Start of DOCUMENT TEXT
If $P(A \cup B) = 1$ then does $B = A^c$? Let A and B be two arbitrary events in a sample space S. Prove the following or provide a counterexample:
If $P(A \cup B) =  1$ then $B = A^c$

This is my original answer:
Since both $A, B \in S$ and $P(A \cup B) = 1$ then by definition $A \cup B = S$:
$$S = A \cup B$$
$$S \cap B^c = A \cup B \cap B^c$$
$$B^c = A$$
$$B = A^c$$

But I now realize that $P(A \cup B) = 1$ does not necessarily imply that $A \cup B = S$ so my proof doesn't work.
 A: Take any even $A$ such that $P(A)=1$. Take $B=A$. Then

*

*What is $P(A\cup B)$?

*Is $B=A^c$?

A: For one particularly straightforward counterexample, consider $A=B=S$.  We have here $P(A\cup B) = P(S\cup S) =P(S) = 1$ despite $B\neq A^c = \emptyset$
For a more exotic counterexample, let $N$ be a non-empty null set (an event who occurs with probability zero but is still technically in the sample space) who shares some element(s) with $A^c$ and let $B = A^c\setminus N$.
End of DOCUMENT TEXT
Start of INFORMATION GIVEN
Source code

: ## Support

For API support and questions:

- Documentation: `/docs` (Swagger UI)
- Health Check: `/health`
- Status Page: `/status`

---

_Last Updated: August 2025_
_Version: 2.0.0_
End of INFORMATION GIVEN
• _JOB_:
In the probability thread, what straightforward counterexample does the second reply offer? The data stands apart from the probability thread and is its own material.

• _RESPONSE TO THE EXERCISE_:
Letting both A and B equal the sample space S.